Гость удовлетворенно кивнул, приглашая продолжать.
— Старший племянник с богатым досье. Вы уже знакомились с ним, не правда ли?
— «Фальшивомонетчик», — произнес гость и снова умолк.
— В случае необходимости мы поможем восстановить некоторые полустершиеся пятнышки в его биографии. В частности, например, ту историю на эсминце с подделкой векселей...
Толстяк, оживляясь, заерзал. Видно, то была очень занимательная история, она ему чем-то запомнилась особо из всех содержащихся в «богатом» досье.
— Возможно, мы подскажем Интерполу, — продолжает старожил. — Итак, оба беглеца спасаются от правосудия. «Фальшивомонетчик» стряпает документы. Подкупают пилота, который позднее исчезает, с ним все ясно.
— Куда же он исчезает? — потребовал уточнений гость.
— Парень мечтает о собственном домике на Мичигане. А радист, штурман — проверенные ребята.
Американец снова кивнул.
— Вот вкратце и все, — подвел черту старожил. — Если вас что-то беспокоит — с удовольствием развею ваши сомнения, — и он выжидательно глядит на бизнесмена.
Тот пыхнул сигаретой, осторожно опустил ноги со стола.
— Верно, у вас было много хлопот с этим?
Старожил как будто смутился похвалой. Произнес проникновенно:
— Думаю, ваше доверие и ваши деньги не пропадут даром...
— Да, да, дорогой друг, вы заслуживаете признательности.

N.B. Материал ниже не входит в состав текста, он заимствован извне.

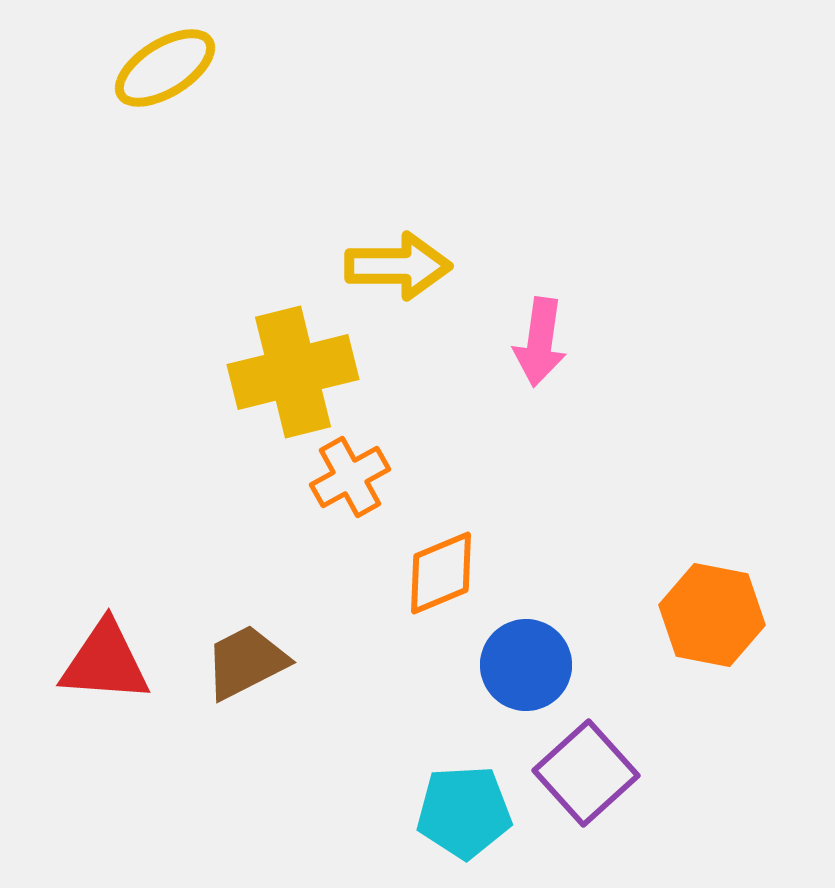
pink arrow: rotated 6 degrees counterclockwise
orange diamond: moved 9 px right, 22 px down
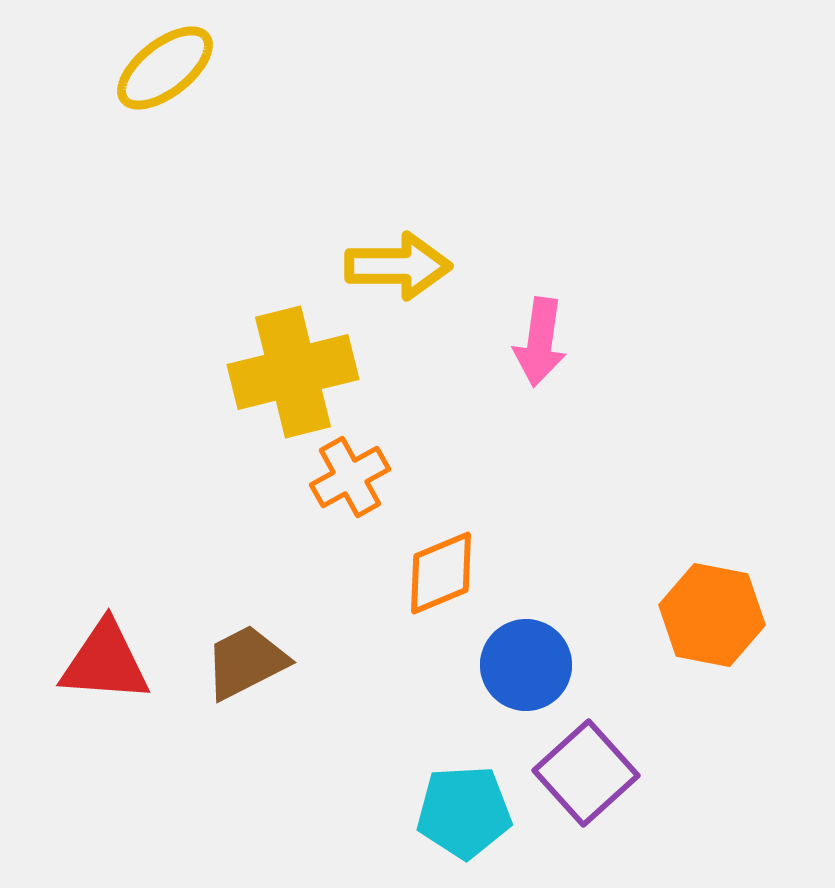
yellow ellipse: rotated 6 degrees counterclockwise
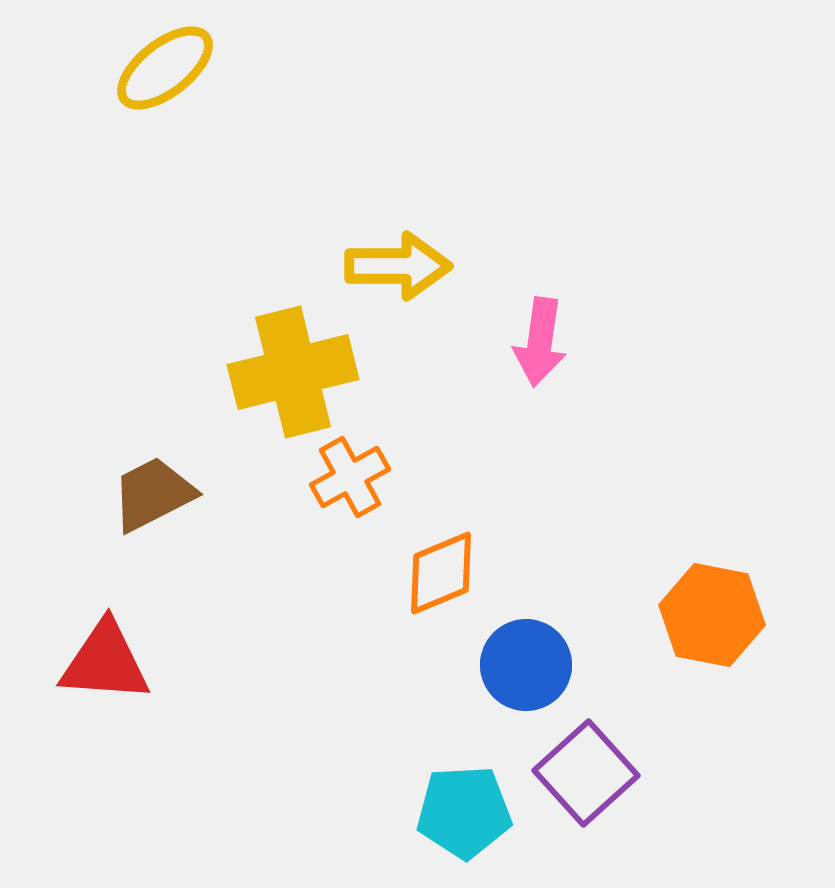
brown trapezoid: moved 93 px left, 168 px up
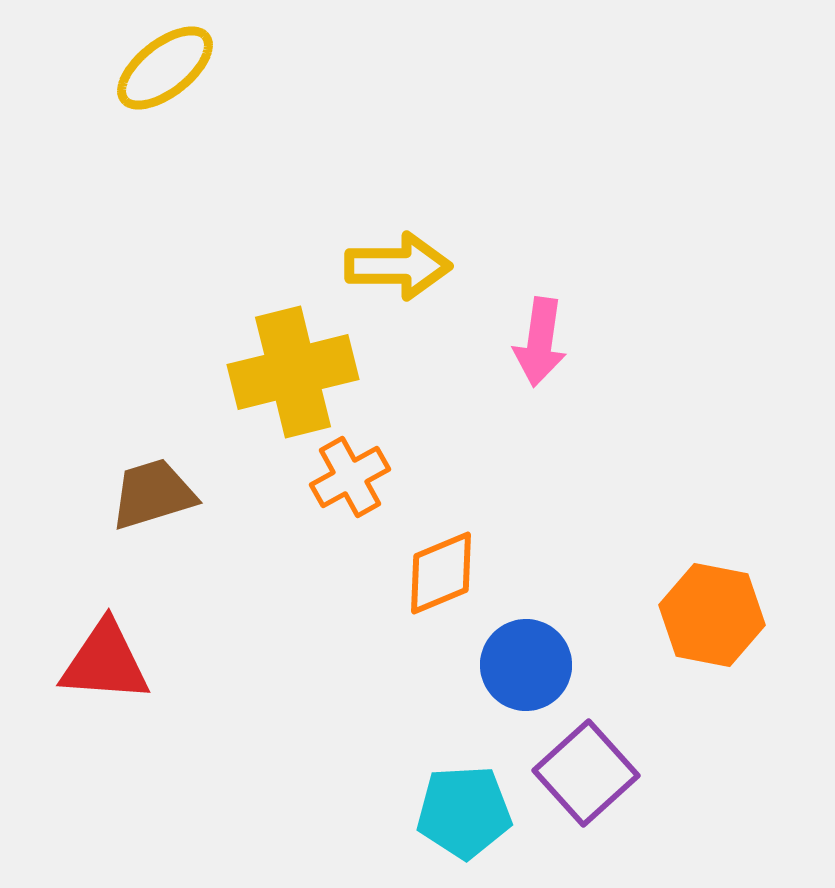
brown trapezoid: rotated 10 degrees clockwise
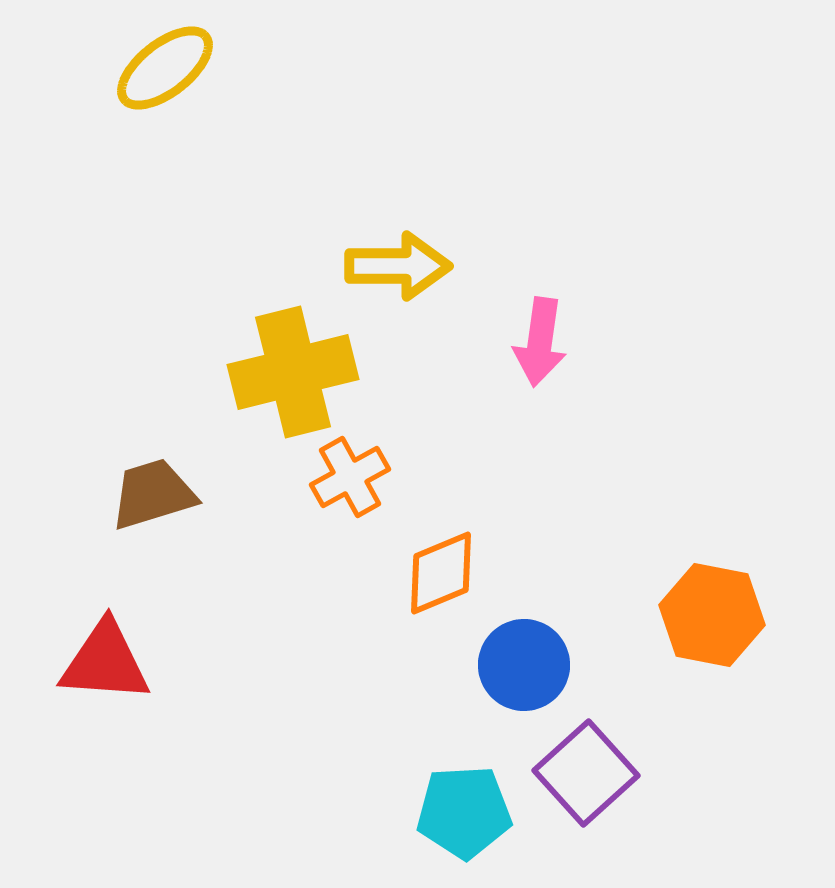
blue circle: moved 2 px left
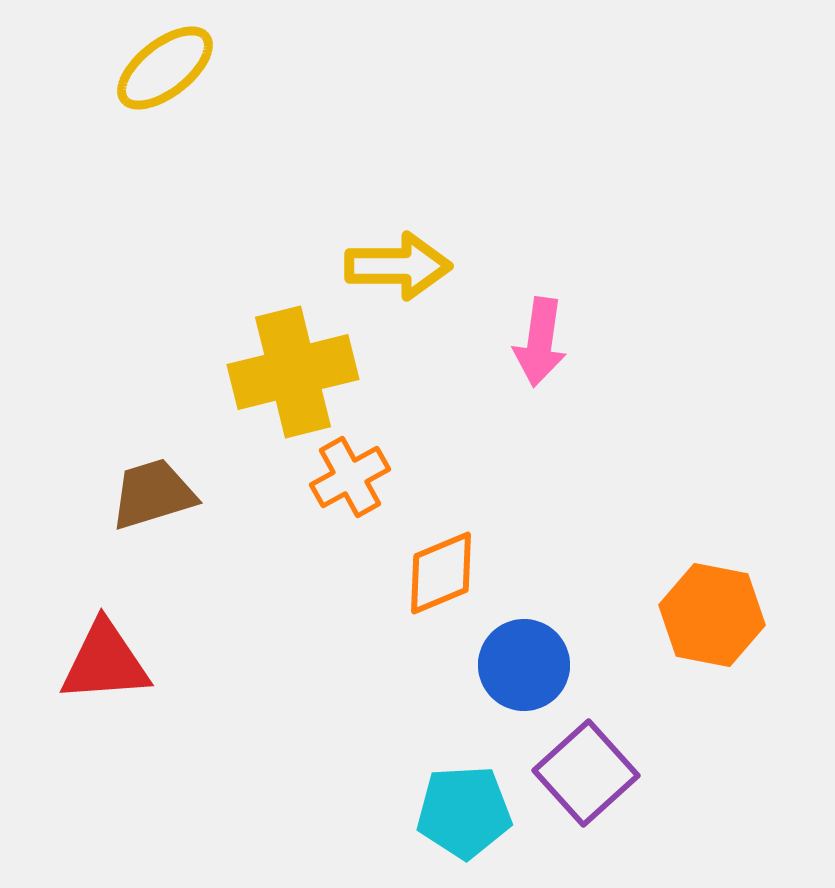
red triangle: rotated 8 degrees counterclockwise
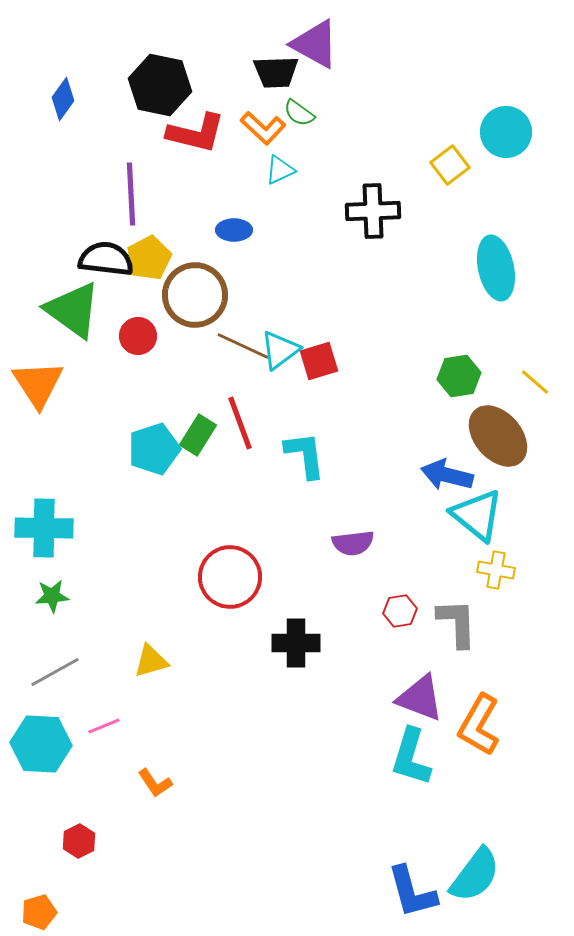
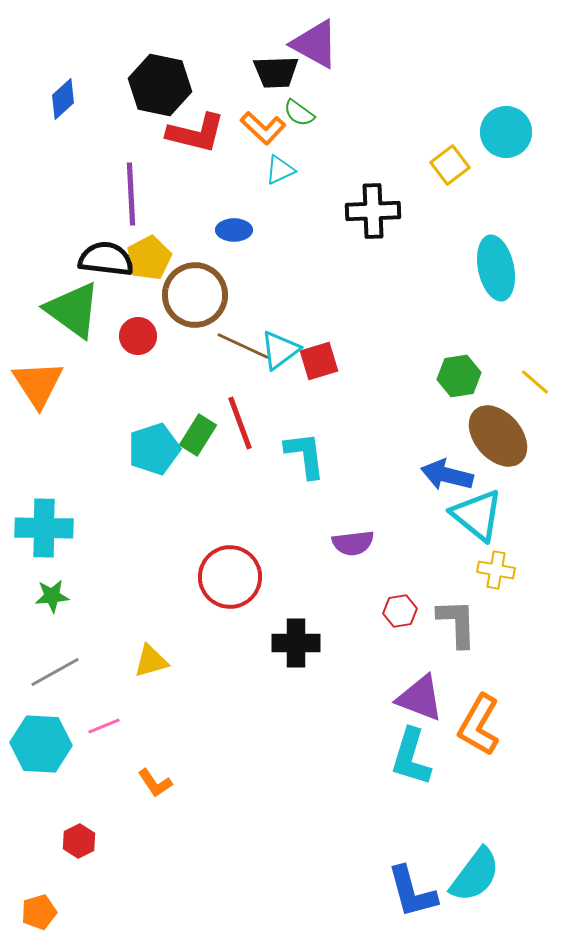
blue diamond at (63, 99): rotated 12 degrees clockwise
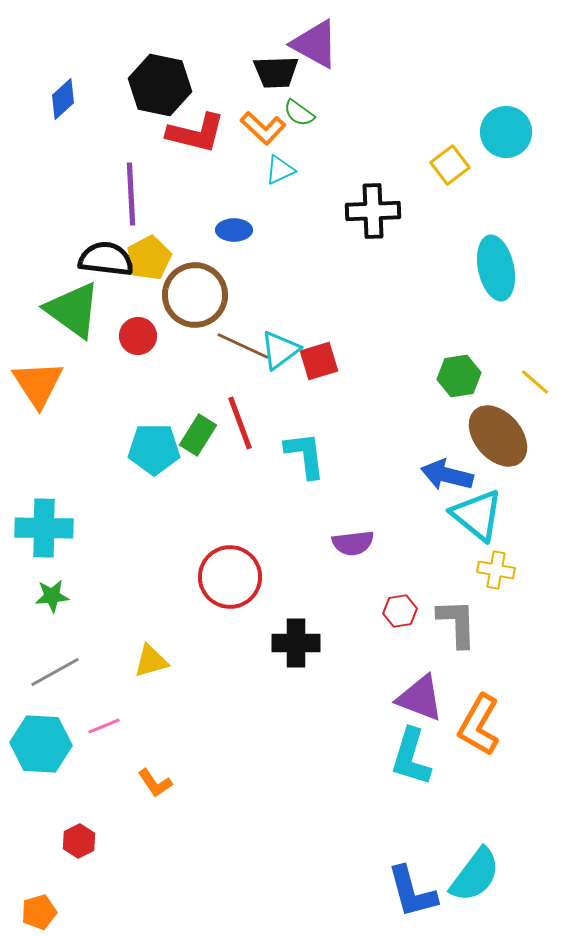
cyan pentagon at (154, 449): rotated 18 degrees clockwise
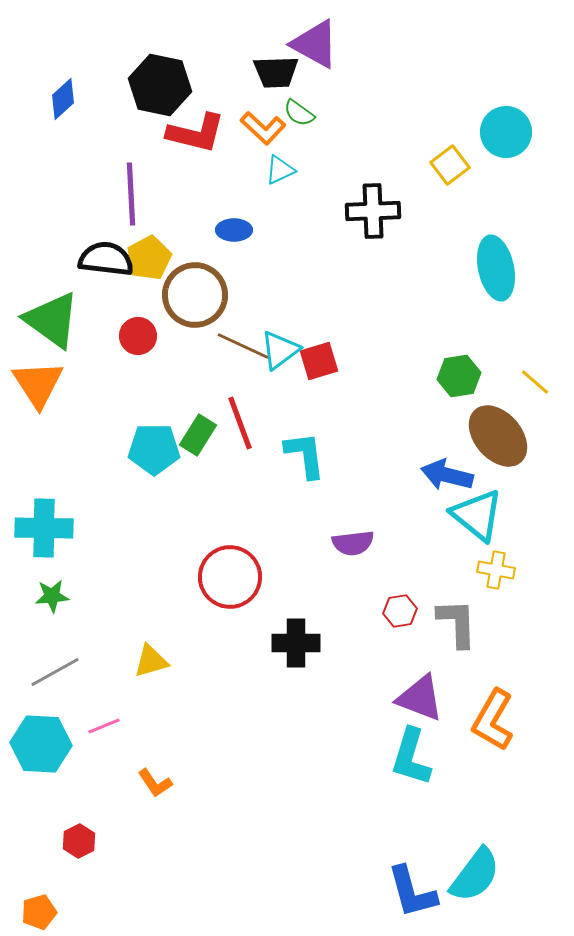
green triangle at (73, 310): moved 21 px left, 10 px down
orange L-shape at (479, 725): moved 14 px right, 5 px up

После переброски получите первую половину суммы. В случае успеха — вторую, и еще четверть — в виде вознаграждения от заинтересованных лиц.
— Благодарю вас, мистер Сиптэн, — в полупоклоне приподнялся в кресле старожил.
— Как протекает подготовка?
— Все о’кей! Уже семь месяцев они в изоляции. Видят их лишь два инструктора, присланных вами. По субботам на часик приглашаю девиц. А в общем, выдерживаем, как поросят перед забоем.
— В свою очередь могу заверить, что ваша собственная причастность к этому никакими неприятностями не чревата. С нужным ведомством есть контакт — они сохранят совершенное равнодушие к нашему предприятию. Разработаны нами два варианта возвращения путешествующих племянников. Инструкции будут даны моим спутником, — кончиком сигары Сиптэн указал на молчаливого секретаря, — в день отправки.
Наступила пауза. Толстяк откинулся в кресле, обвел взглядом кабинет.
— Ну, теперь, я думаю, официальная часть закончена. Вы вселили в меня уверенность в исходе эксперимента. Я вам благодарен. И если вы со мной согласны, позволительно по доброй традиции закрепить наш союз глотком чего-нибудь...
Старожил поднялся, из вделанного в стену выдвижного бара взял три рюмки и бутылку французского коньяка.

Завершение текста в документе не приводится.